Mr Alia was president from 1985 to 1992. But his trial has quickly zeroed in on events before then, when he was a young Communist and a junior in the Stalinist regime of the late dictator Enver Hoxha.

'The truth is coming out every minute. It's not for economic crimes. This trial is turning into a political event,' his lawyer, Kleanthi Koci, said during a recess.

'This is what they (the state prosecutors) had in mind all along, although the charges did not openly say so.

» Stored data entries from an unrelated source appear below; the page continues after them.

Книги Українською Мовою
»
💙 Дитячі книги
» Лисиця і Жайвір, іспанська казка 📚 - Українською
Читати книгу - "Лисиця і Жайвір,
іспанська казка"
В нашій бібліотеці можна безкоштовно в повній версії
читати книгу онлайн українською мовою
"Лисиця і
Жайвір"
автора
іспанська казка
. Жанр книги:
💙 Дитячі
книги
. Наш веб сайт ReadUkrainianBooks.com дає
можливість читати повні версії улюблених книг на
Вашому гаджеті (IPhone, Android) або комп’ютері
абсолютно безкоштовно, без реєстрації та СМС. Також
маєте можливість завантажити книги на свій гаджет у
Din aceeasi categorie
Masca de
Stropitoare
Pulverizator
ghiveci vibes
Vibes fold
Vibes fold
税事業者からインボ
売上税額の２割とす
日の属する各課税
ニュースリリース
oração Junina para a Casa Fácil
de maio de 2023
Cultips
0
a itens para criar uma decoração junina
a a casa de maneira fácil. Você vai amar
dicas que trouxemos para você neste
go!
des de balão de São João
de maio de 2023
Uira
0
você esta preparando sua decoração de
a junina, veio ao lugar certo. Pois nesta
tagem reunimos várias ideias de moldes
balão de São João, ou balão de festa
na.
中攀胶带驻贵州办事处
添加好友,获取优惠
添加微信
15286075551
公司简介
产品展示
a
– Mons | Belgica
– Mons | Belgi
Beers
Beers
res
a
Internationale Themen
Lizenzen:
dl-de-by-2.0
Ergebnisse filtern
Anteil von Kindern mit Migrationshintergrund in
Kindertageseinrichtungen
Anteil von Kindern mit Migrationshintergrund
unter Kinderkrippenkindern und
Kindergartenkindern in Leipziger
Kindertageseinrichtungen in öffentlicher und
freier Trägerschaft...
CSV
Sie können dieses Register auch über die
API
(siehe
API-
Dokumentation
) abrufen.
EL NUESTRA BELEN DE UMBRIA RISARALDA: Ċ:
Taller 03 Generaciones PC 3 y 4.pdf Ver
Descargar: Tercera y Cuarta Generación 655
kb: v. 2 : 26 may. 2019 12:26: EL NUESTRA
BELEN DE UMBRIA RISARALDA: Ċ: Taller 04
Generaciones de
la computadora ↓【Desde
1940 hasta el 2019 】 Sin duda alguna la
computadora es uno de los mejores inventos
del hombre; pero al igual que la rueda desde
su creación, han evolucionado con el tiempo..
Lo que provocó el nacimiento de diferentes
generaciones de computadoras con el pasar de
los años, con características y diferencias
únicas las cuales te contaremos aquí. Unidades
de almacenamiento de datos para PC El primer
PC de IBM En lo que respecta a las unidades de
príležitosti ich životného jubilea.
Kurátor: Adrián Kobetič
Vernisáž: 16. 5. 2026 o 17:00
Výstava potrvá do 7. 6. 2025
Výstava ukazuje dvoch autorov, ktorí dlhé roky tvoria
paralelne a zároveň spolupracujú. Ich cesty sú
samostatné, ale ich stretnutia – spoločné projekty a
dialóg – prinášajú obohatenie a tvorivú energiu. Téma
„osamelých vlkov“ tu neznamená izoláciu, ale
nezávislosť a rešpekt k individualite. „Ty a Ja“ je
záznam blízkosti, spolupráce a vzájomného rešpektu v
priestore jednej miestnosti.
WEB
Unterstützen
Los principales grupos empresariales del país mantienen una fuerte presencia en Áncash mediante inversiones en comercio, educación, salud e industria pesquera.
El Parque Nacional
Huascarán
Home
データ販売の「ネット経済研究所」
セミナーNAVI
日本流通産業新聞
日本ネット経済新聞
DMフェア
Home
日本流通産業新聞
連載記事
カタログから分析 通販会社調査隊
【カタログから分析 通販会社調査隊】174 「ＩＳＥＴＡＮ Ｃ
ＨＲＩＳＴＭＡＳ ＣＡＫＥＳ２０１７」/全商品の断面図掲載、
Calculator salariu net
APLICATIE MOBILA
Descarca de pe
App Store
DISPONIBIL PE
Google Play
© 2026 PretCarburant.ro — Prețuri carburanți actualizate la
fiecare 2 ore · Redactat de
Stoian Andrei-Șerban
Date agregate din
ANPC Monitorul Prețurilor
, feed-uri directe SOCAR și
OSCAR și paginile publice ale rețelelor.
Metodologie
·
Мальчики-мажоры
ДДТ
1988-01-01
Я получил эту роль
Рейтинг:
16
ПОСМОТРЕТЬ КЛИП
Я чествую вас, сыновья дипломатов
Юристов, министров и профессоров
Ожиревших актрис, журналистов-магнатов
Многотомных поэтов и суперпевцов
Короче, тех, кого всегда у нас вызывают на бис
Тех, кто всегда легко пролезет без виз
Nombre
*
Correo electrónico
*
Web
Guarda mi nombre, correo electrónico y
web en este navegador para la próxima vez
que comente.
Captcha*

This is the way it seems to be going though I hope it will not end this way.'

Cross-examination on the second day of the trial, in a cramped and stifling Tirana courtroom, focused on events in 1951, when a bomb was tossed into the Soviet embassy, and 1967, when the Communists banned religion.

Presiding Judge Andi Celiku rapped frequently with his fist for silence as the prosecutor, Neshat Fana, questioned a former vice-president, Rita Marko, and a former prime minister, Adil Carcani, about the bombing.

In reprisal for the attack on the embassy of their then staunchest ally - in which no injuries were caused - 22 suspected opponents of the regime were killed, buried in a mass grave and, it is alleged, 'convicted' in a fake trial staged only later.

Mr Koci, rising to the defence of Mr Alia who was mostly silent, protested when the prosecutor linked his client to the two issues. Earlier, Mr Alia said he was 'a nobody in 1951' and could not be held responsible for actions taken then by the police or government.

On Saturday, Judge Celiku dismissed a demand by Mr Alia that the trial should be televised live. Mr Alia, apparently confident that he still has some support and sympathy among Albanians, had argued that the people had a right to see everything.